[DIRECTIVE 1] Output the stretch of the website history text from "The last reboot" through "to old beast.", copying it word for word.

-- Begin EXCERPT --

Some History

Leaving XSLT

The last reboot of my website took place ages ago, in a period where it was a good idea to use XSLT. This is a quite peculiar language for someone accustomed to more classical programming paradigms (imperative or functional ones). Even if I gave introductory courses for XSLT in a past life, my mastering of the language remained rather low and years after years, it become clearer that I would have to ditch to old beast.

Lured by the Dark Side

I've to confess that I was nearly seduced by the Dark Side. But strong enough, I was. To be honest, it was not so difficult. The very idea of using something written in the worst language ever, and, even worse, the need to use a very complex web interface to write my website, were unbearable.

Org mode

Meanwhile, I was pointed to Org mode as a convenient way of organizing my ever growing pile of todos. It turns out that, as every org mode user will confirm, this major mode is probably one of the best piece of software ever written. A side effect of using org mode was a stronger reluctance to ever write any XML, especially in my XSLT personal "CMS".

-- End EXCERPT --

[DIRECTIVE 2] Give the lines of the listing from the one containing "phylum: Basidiomycota" through the end of the listing as a numbered list, with blank lines and the pictures left out.

-- Begin EXERCISE INPUTS --

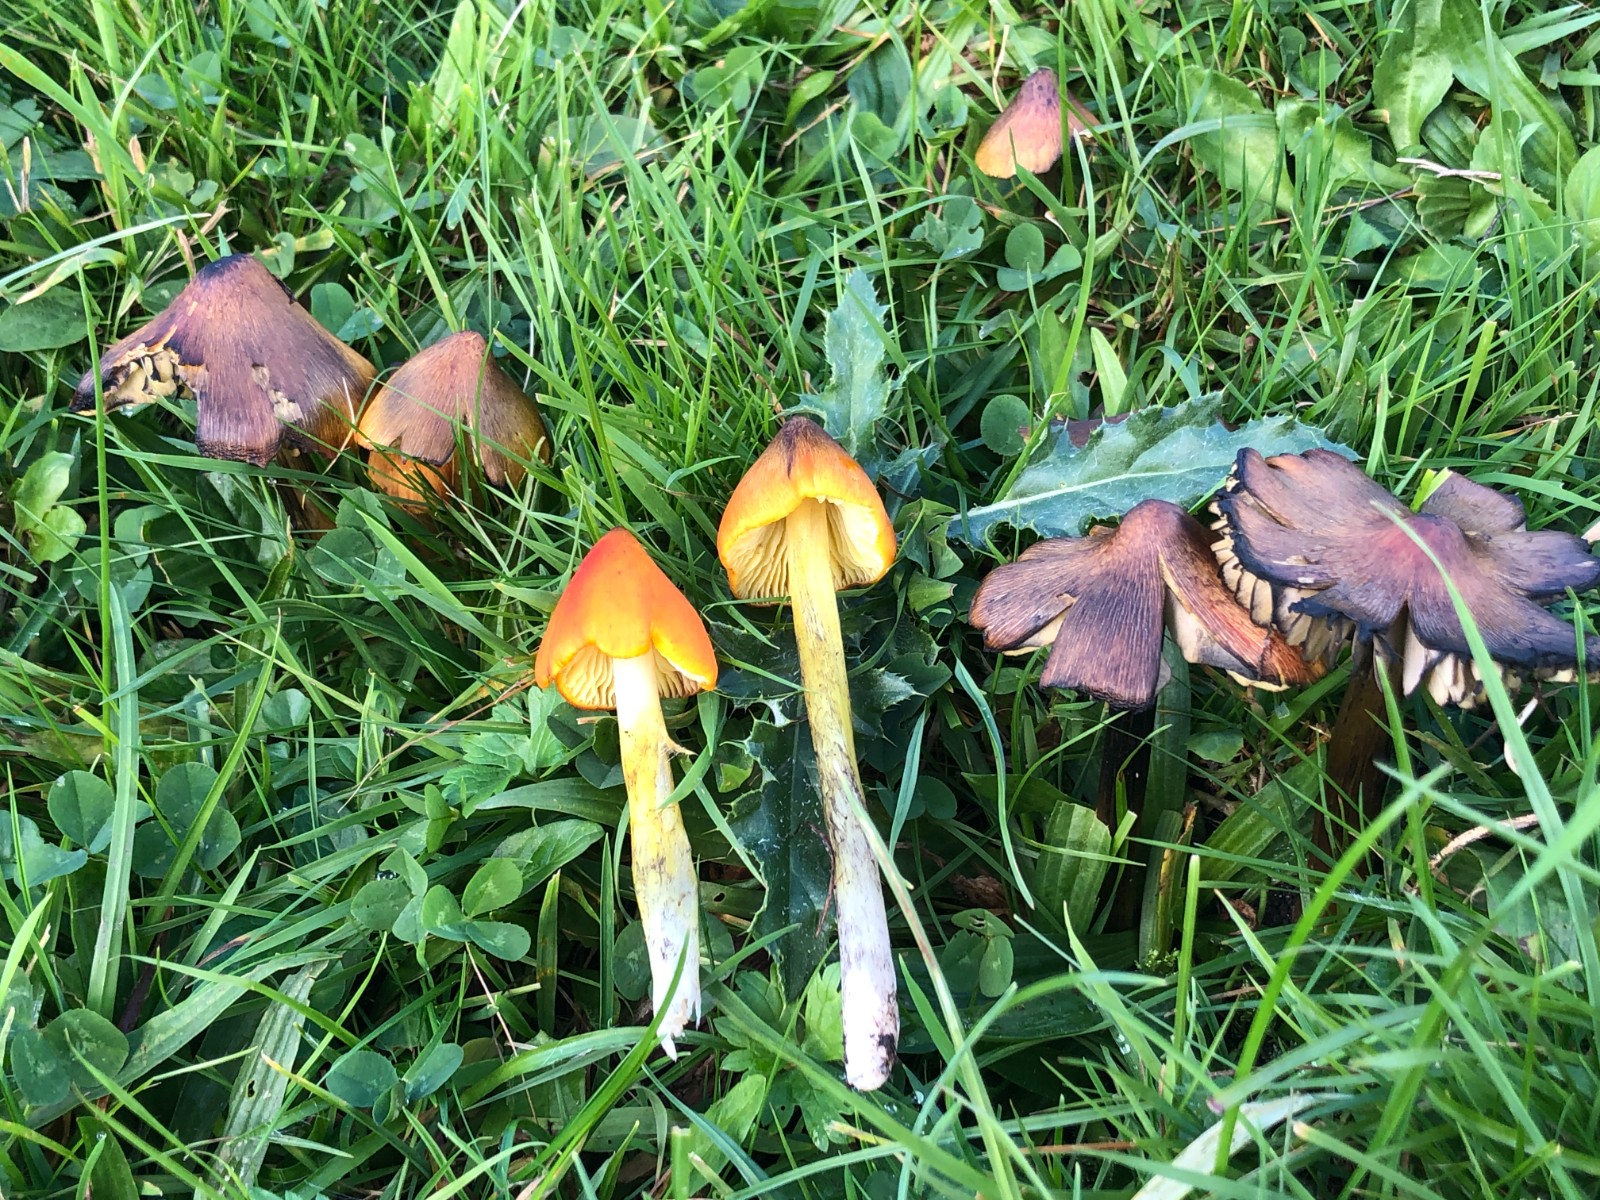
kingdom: Fungi
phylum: Basidiomycota
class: Agaricomycetes
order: Agaricales
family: Hygrophoraceae
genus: Hygrocybe
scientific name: Hygrocybe conica
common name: kegle-vokshat
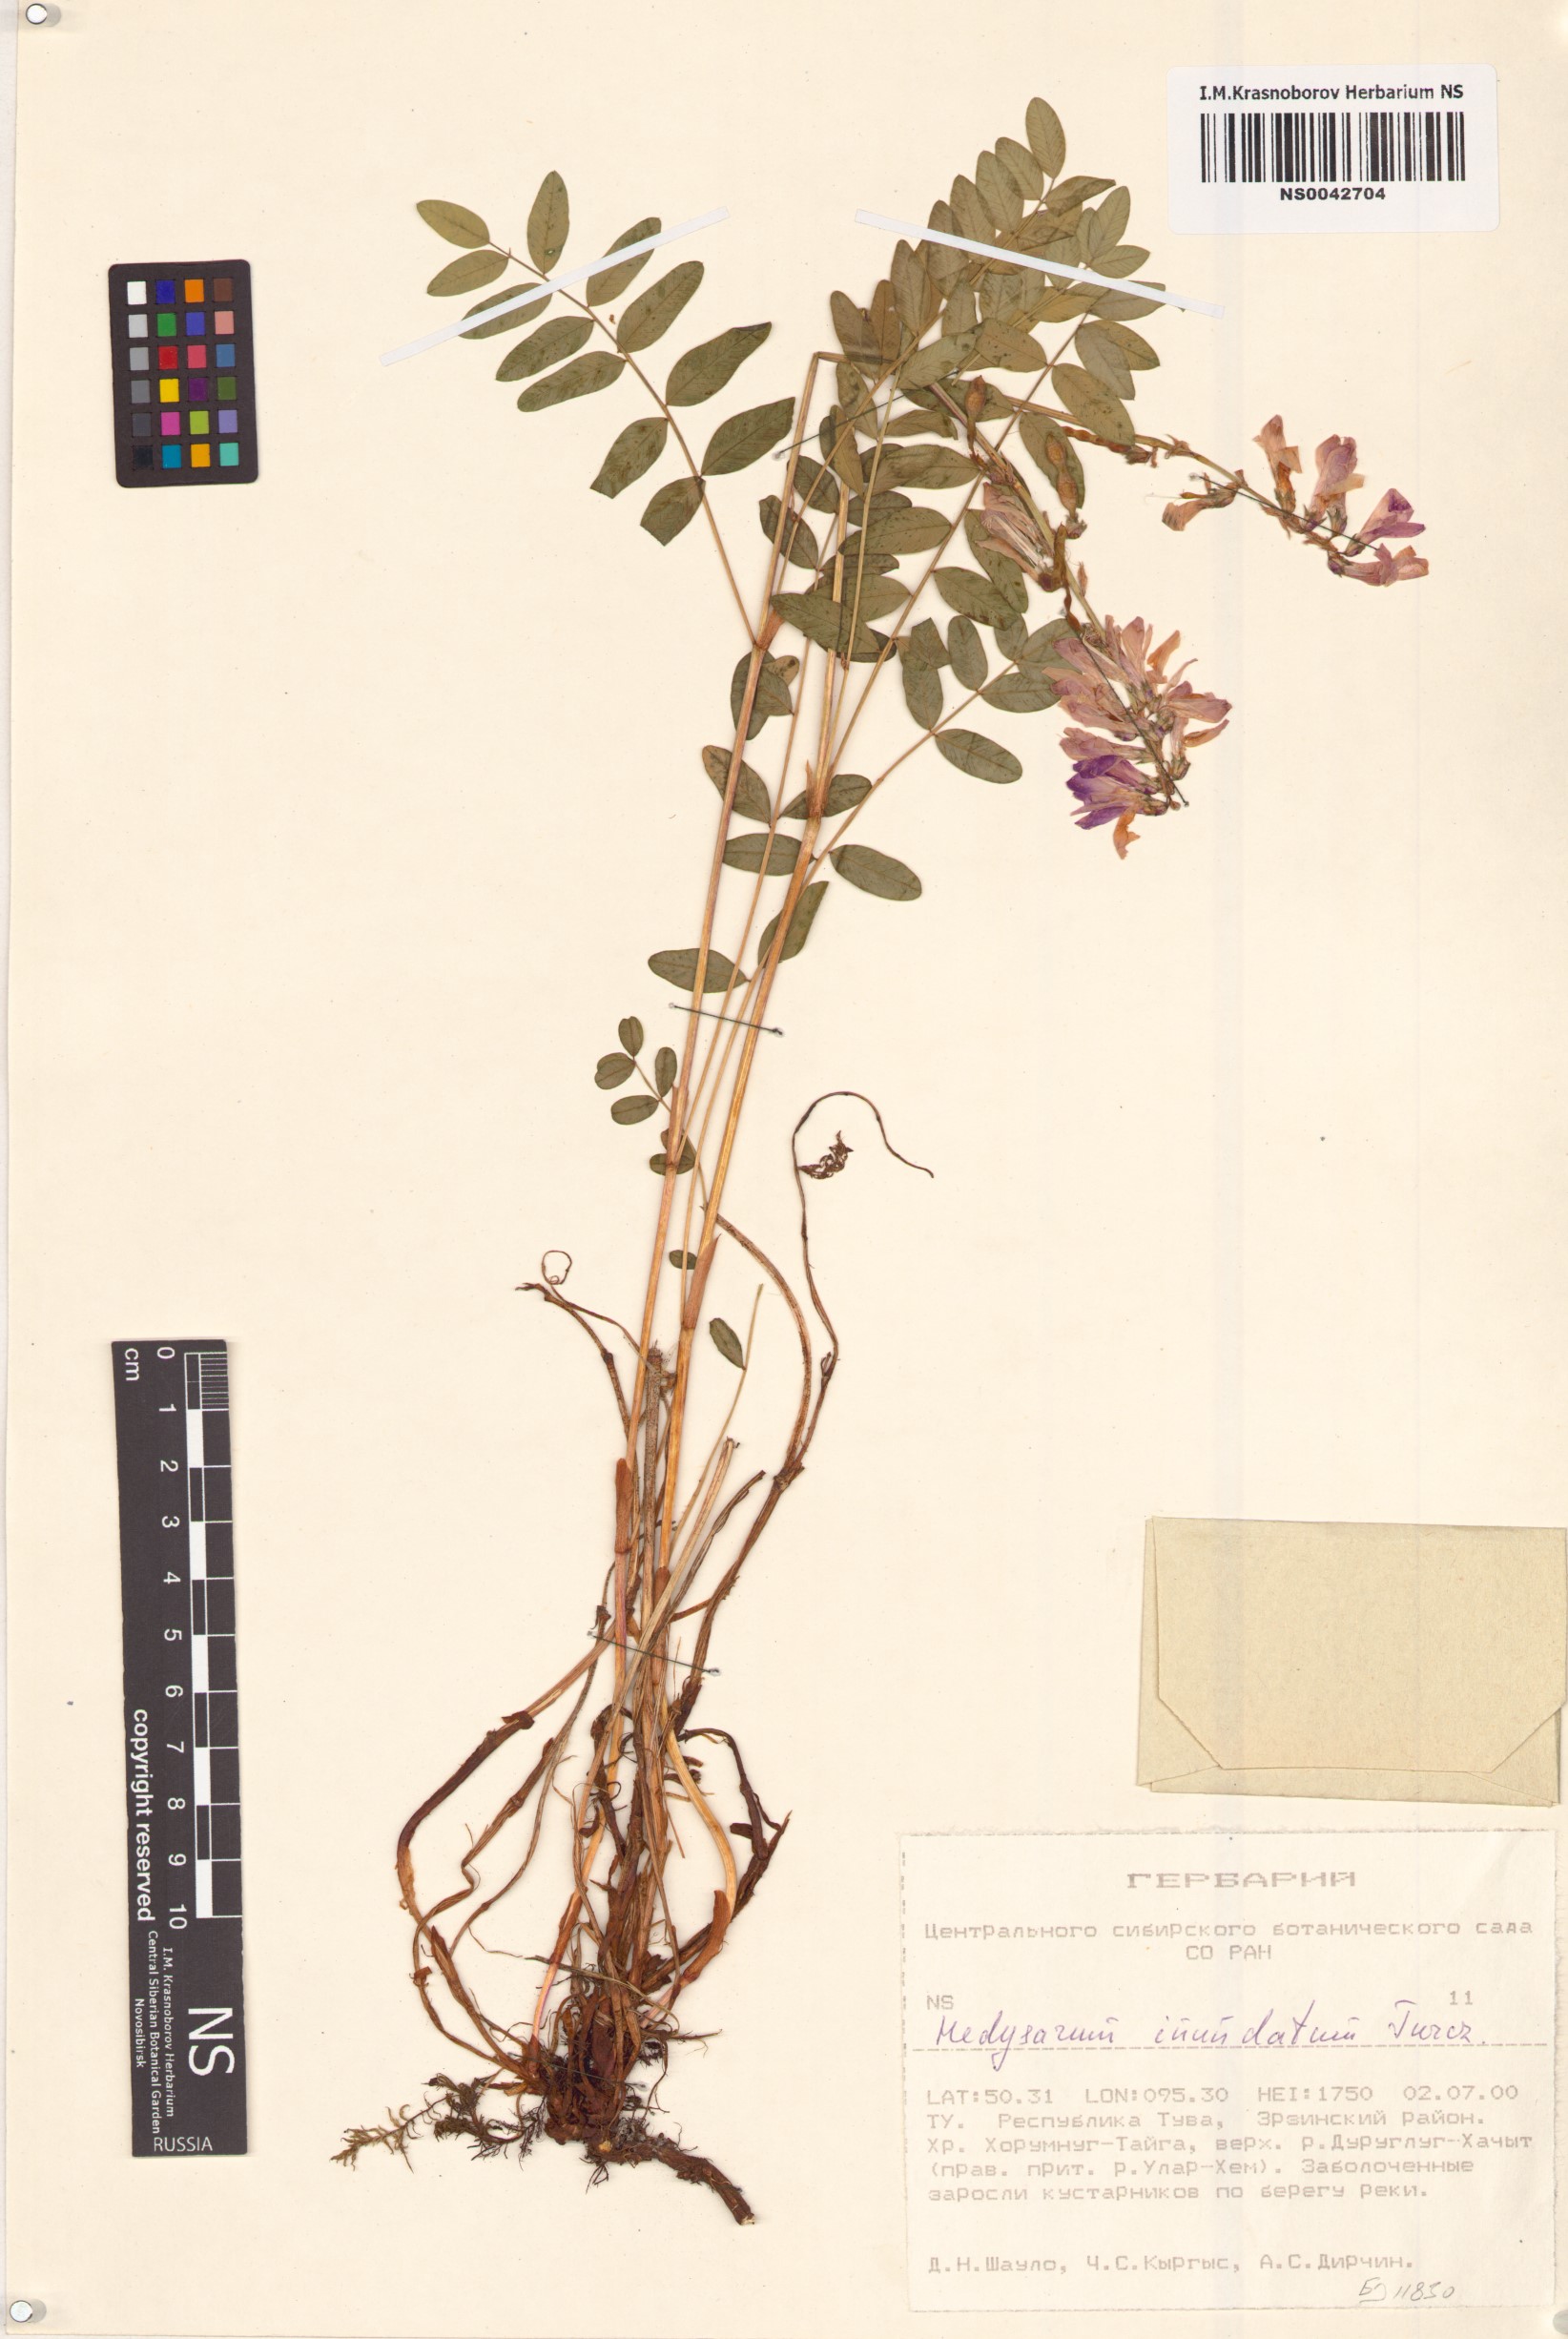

-- End EXERCISE INPUTS --

[CORRECT OUTPUT 1]
The last reboot of my website took place ages ago, in a period where it was a good idea to use XSLT. This is a quite peculiar language for someone accustomed to more classical programming paradigms (imperative or functional ones). Even if I gave introductory courses for XSLT in a past life, my mastering of the language remained rather low and years after years, it become clearer that I would have to ditch to old beast.

[CORRECT OUTPUT 2]
1. phylum: Basidiomycota
2. class: Agaricomycetes
3. order: Agaricales
4. family: Hygrophoraceae
5. genus: Hygrocybe
6. scientific name: Hygrocybe conica
7. common name: kegle-vokshat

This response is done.